Partial differential equations (PDEs) are mathematical equations that describe relationships between functions of multiple variables and their partial derivatives. In theoretical biology, PDEs are used to model dynamic processes that occur in space and time, such as population growth, disease spread, and tissue development.

What are the key features of PDEs?

• Multiple variables: PDEs involve functions of two or more variables, such as space and time.
• Partial derivatives: PDEs contain partial derivatives of the functions, which describe the change of the function with respect to one of the variables.
• Dynamic processes: PDEs are used to model dynamic processes, such as the change of a population over time or the spread of a substance through a tissue.

What is the importance of PDEs?

PDEs are important in theoretical biology for the following reasons:

• Realistic modeling: PDEs can realistically model complex processes in nature, including the effects of spatial and temporal variation.
• Analytical solutions: In some cases, PDEs can be solved using analytical methods, leading to exact and deep insights into the modeled process.
• Numerical simulations: In other cases, PDEs can be simulated numerically using computers, which allows for exploring a wide range of scenarios and parameters.

What are applications of PDEs in practice?

PDEs are used in a wide range of applications in theoretical biology, including:

• Population dynamics: PDEs can be used to model the growth and decline of populations, including the effects of predation, competition, and migration.
• Disease spread: PDEs can be used to model the spread of diseases, including the effects of contagion, quarantine, and vaccination.
• Tissue development: PDEs can be used to model the development of tissues, including the interactions between cells and the extracellular matrix.

Practical example

A PDE can be used to model the spread of a bacterial population in a Petri dish.

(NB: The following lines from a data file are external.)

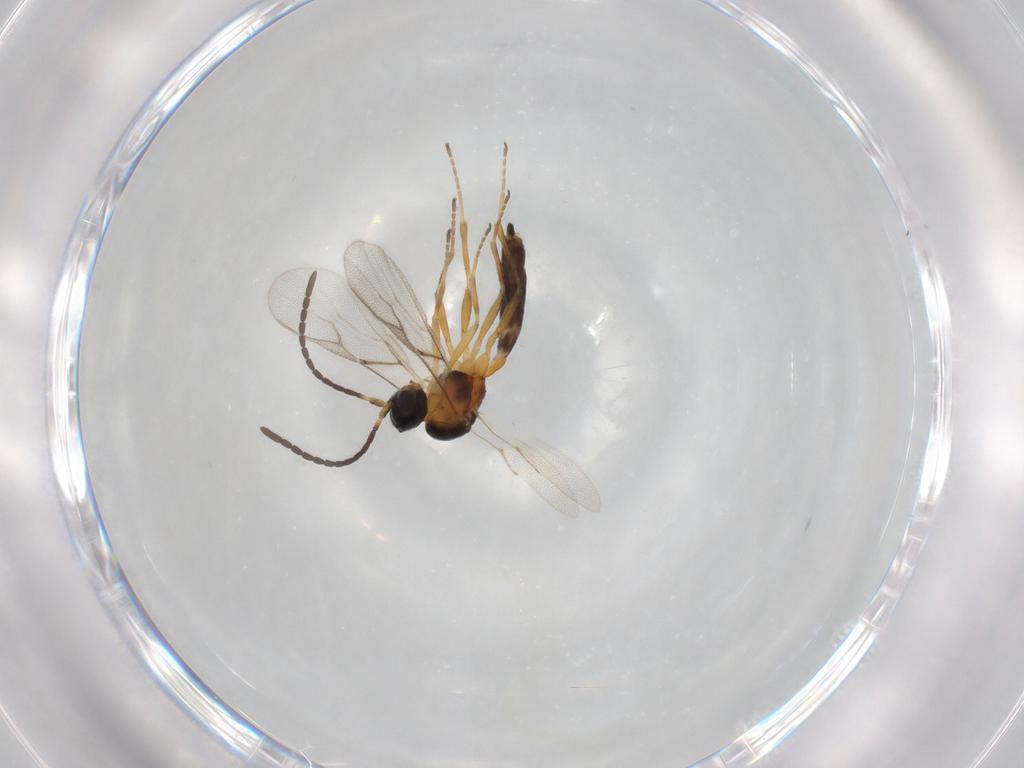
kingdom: Animalia
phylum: Arthropoda
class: Insecta
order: Hymenoptera
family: Braconidae
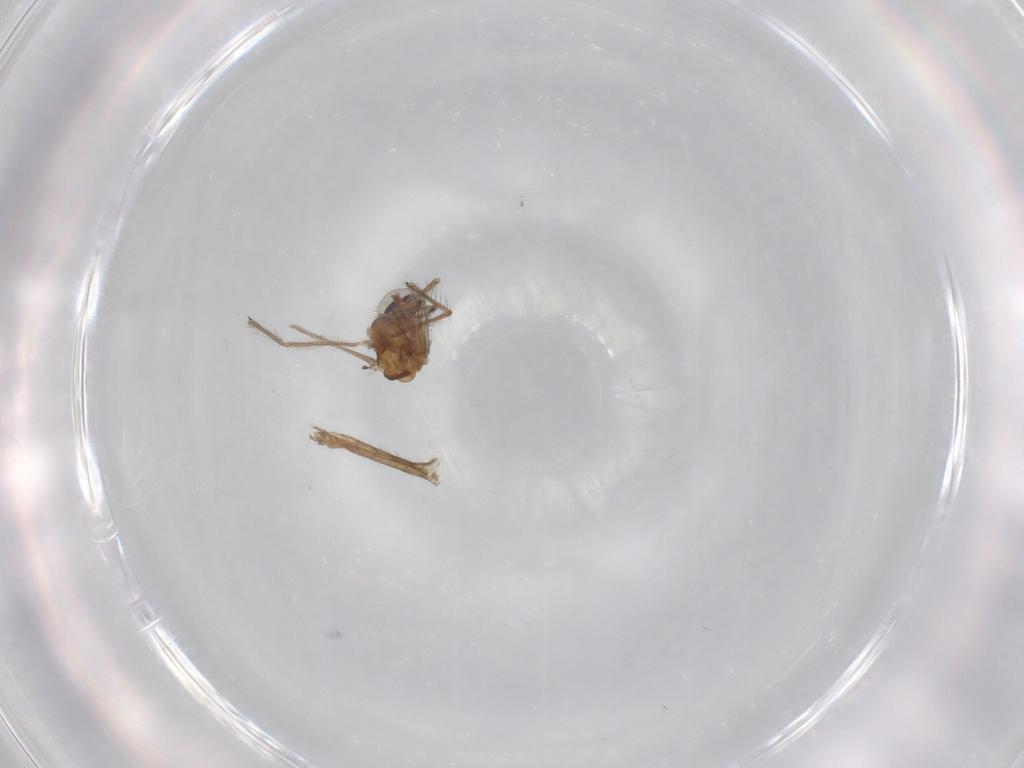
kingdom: Animalia
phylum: Arthropoda
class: Insecta
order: Diptera
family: Chironomidae
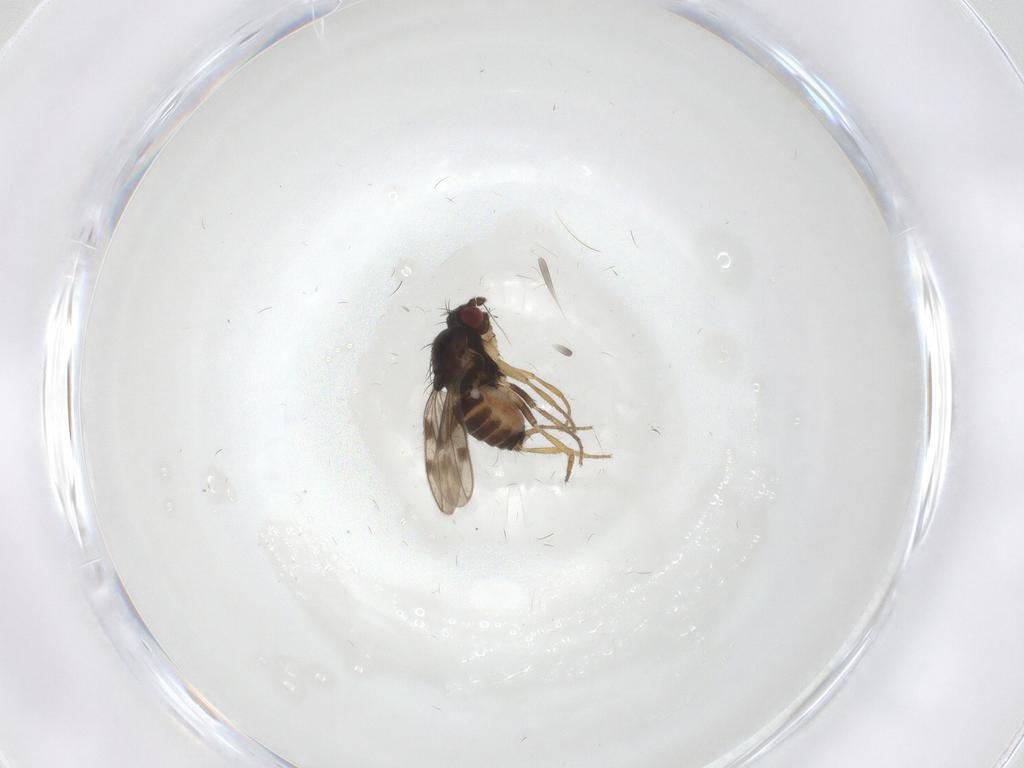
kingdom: Animalia
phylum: Arthropoda
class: Insecta
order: Diptera
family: Sphaeroceridae
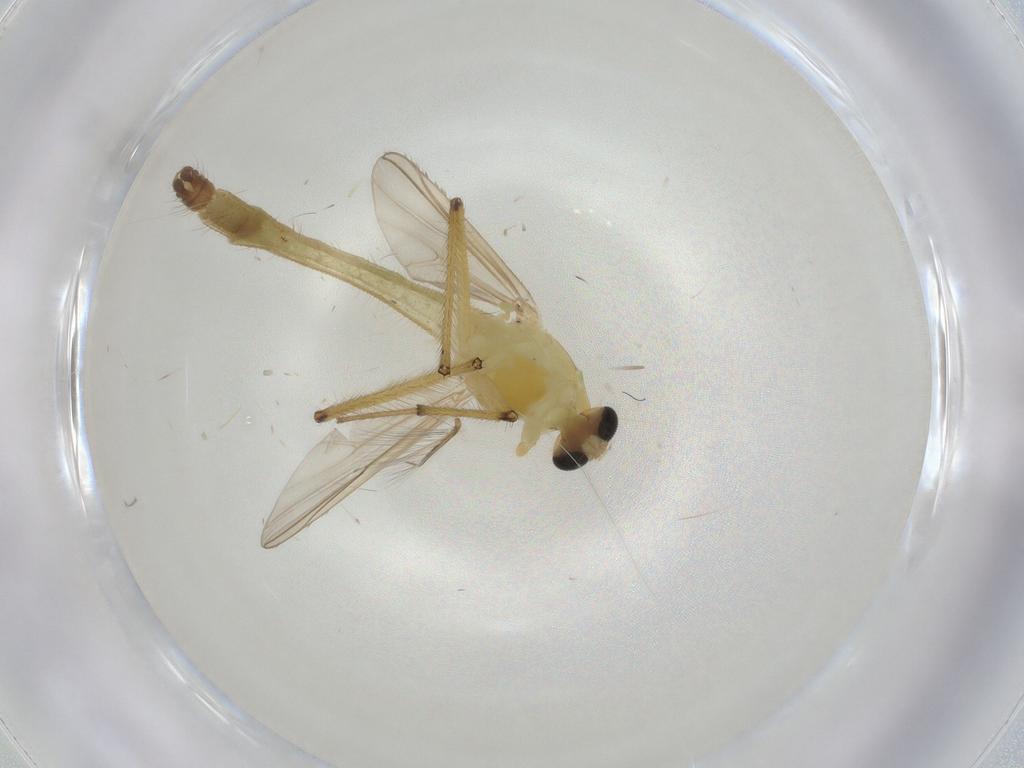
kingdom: Animalia
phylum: Arthropoda
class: Insecta
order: Diptera
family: Chironomidae
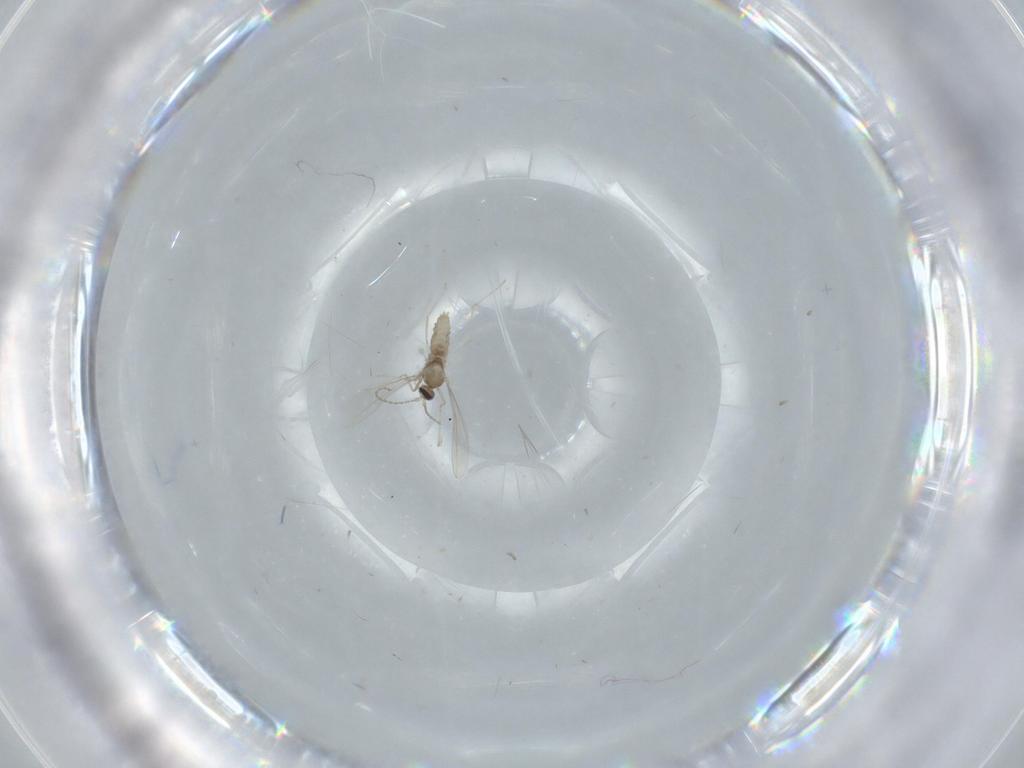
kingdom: Animalia
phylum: Arthropoda
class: Insecta
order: Diptera
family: Cecidomyiidae
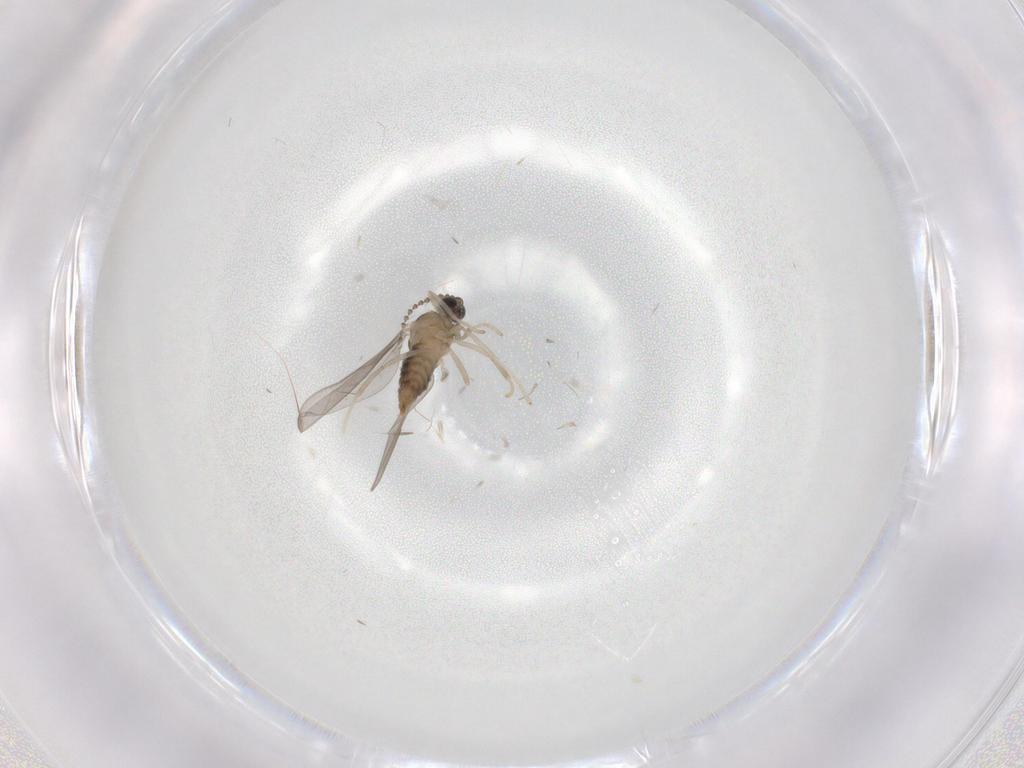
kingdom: Animalia
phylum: Arthropoda
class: Insecta
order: Diptera
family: Cecidomyiidae
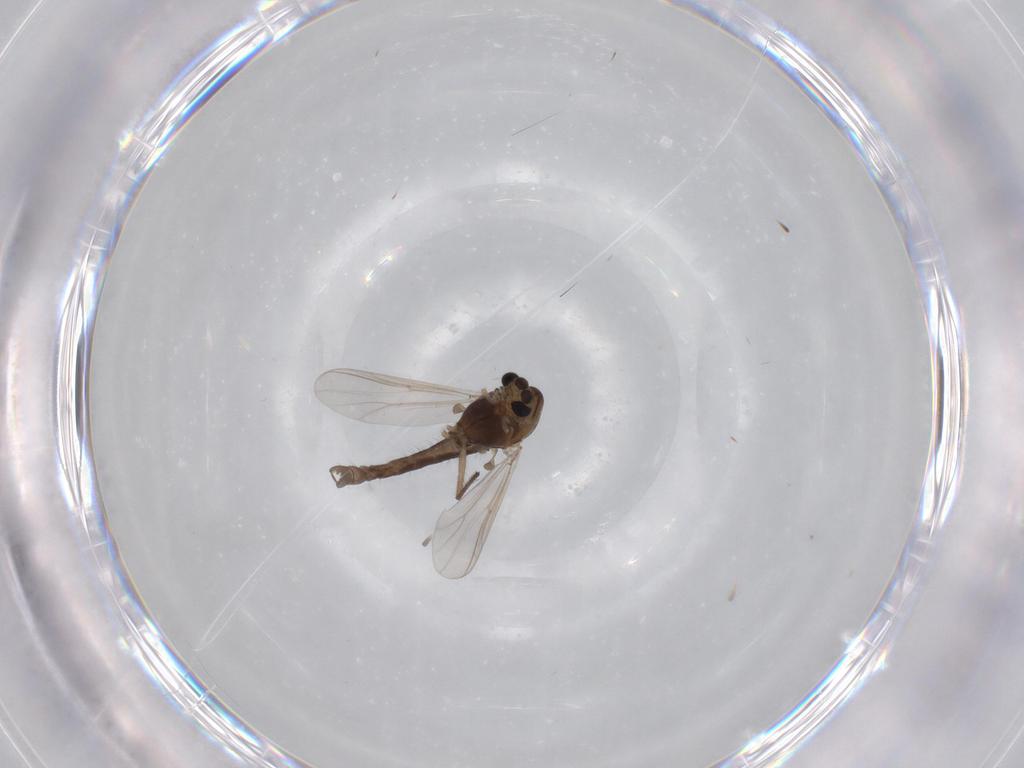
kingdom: Animalia
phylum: Arthropoda
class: Insecta
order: Diptera
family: Chironomidae
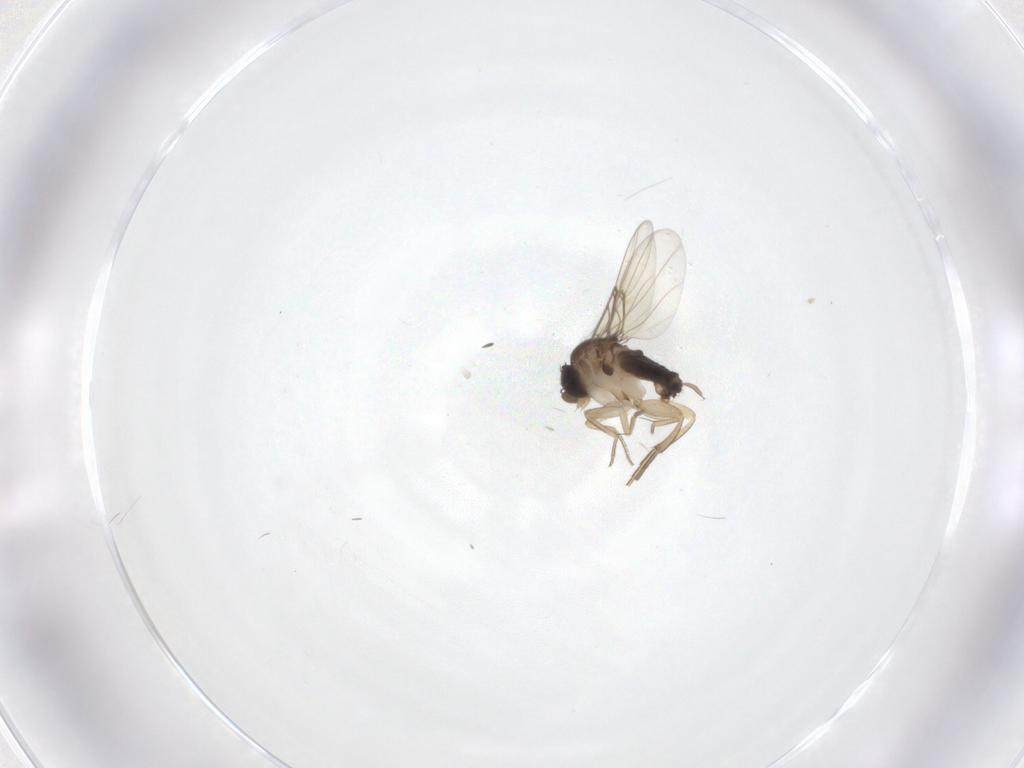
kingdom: Animalia
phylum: Arthropoda
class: Insecta
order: Diptera
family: Phoridae
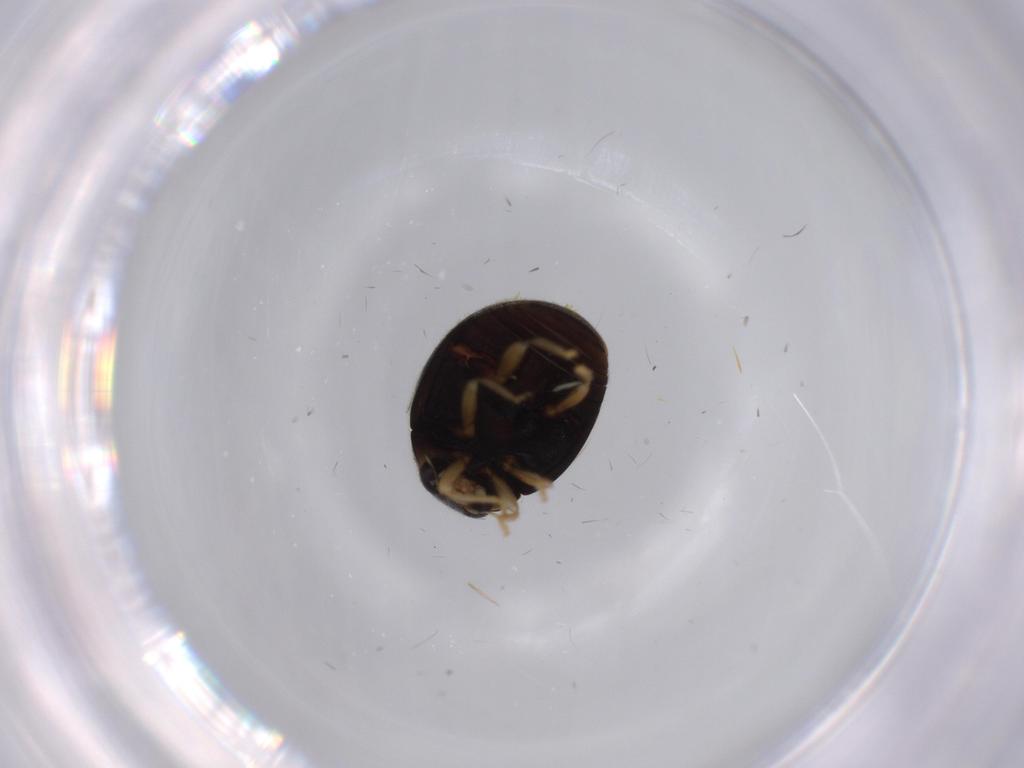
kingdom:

The equation takes into account the growth of the bacteria, the diffusion of bacteria through the dish, and the death of bacteria due to antibiotics. The simulation can be used to study how the bacterial population evolves over time and how different factors, such as the concentration of antibiotics, affect the growth of the population.

Critical remarks

PDEs also have some drawbacks:

• Mathematical complexity: PDEs can be mathematically complex, making them difficult to solve and interpret.
• Data requirements: PDEs require detailed data on the parameters of the modeled process.
• Difficulties with validation: It can be difficult to validate whether the simulations of a PDE match reality.